Class/Component Diagram

Example Class Diagram

Use Case

[Use Cases describe interactions between specific instances of the objects or components described in the Data Model.  There will generally be use cases for each   interesting runtime interaction between the objects in the system. An extremely simple system will have at least one use case describing the behavior of the simple system in action, but most systems have many use cases corresponding to the any things that the system does.  The reader should be able to find the use case (or cases) that correspond to the situation they are interested in understanding, and they should be able to learn how data flows through the system, what objects are involved, how  object and data life-cycles are managed (e.g. where allocations ad deallocations occur, and who maintains ownership). This section makes up the bulk of the document. It touches on implementations and algorithms, but rather than describing them in detail, it stays high-level and links to the detailed designs that correspond.]

[Use Case 1: Component is Created]

The component is created by a client with...
 [Image could go here if it were interesting enough...]

[Use Case 2: Component is Destroyed]

When the client is finished with the instance they created (or were given ownership of) the destroy it by calling...

[Use Case 3: Component is used to find all invalid links on the page]
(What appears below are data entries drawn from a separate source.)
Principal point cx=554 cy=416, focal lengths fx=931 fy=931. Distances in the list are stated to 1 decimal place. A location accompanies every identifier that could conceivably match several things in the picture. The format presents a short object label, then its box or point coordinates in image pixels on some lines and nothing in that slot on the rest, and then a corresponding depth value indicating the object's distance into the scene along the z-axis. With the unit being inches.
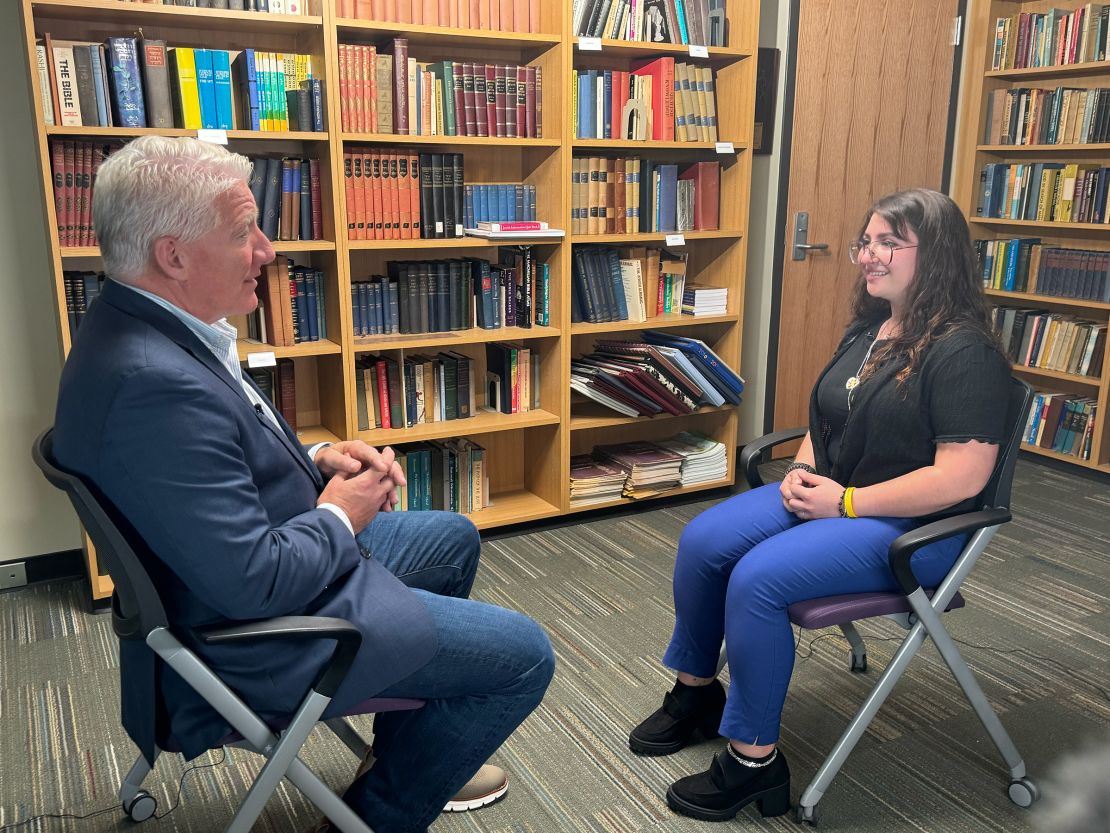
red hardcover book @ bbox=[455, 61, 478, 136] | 121.0
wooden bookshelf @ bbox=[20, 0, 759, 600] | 107.9
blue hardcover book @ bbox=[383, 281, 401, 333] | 123.6
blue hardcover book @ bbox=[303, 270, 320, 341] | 118.9
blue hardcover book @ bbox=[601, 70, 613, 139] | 130.9
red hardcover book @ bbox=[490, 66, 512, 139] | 123.2
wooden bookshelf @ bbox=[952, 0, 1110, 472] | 162.1
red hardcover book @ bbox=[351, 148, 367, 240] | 116.4
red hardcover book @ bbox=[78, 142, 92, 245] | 102.2
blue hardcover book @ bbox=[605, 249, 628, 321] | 137.6
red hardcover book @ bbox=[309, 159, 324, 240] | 115.9
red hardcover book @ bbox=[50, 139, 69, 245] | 100.5
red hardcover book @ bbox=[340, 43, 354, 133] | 112.3
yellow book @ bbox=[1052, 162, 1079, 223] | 162.7
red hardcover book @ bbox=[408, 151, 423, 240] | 121.1
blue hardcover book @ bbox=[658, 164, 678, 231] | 138.9
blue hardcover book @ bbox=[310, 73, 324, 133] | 111.0
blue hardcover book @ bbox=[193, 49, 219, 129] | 106.0
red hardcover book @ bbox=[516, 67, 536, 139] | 126.3
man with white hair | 50.1
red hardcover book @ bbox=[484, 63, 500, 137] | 122.6
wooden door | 157.5
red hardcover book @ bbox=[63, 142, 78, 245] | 101.2
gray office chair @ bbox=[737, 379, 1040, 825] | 70.9
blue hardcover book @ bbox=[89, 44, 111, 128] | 99.9
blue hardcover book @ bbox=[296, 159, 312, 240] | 115.5
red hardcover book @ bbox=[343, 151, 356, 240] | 115.8
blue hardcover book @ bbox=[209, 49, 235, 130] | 107.0
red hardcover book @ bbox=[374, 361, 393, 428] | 124.9
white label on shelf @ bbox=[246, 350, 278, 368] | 111.0
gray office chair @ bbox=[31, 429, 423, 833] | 51.6
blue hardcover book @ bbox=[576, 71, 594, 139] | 128.7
Descriptive text of how the component is invoked goes here. The other components that it uses to carry out its task are shown, and the general flow of data is documented.
[Picture of the component instance with annotations showing data flow, ownership, etc. goes here]

State Transitions

[Where appropriate, the discrete states of a system should be enumerated and the transitions between the states defined.  Not all systems require full state transition diagrams, but most systems have at least a handful of interesting states, and at least a small number of interesting stimuli that cause transitions from one state to another.   Of course, classes or components that are not stateful have no need for this section.]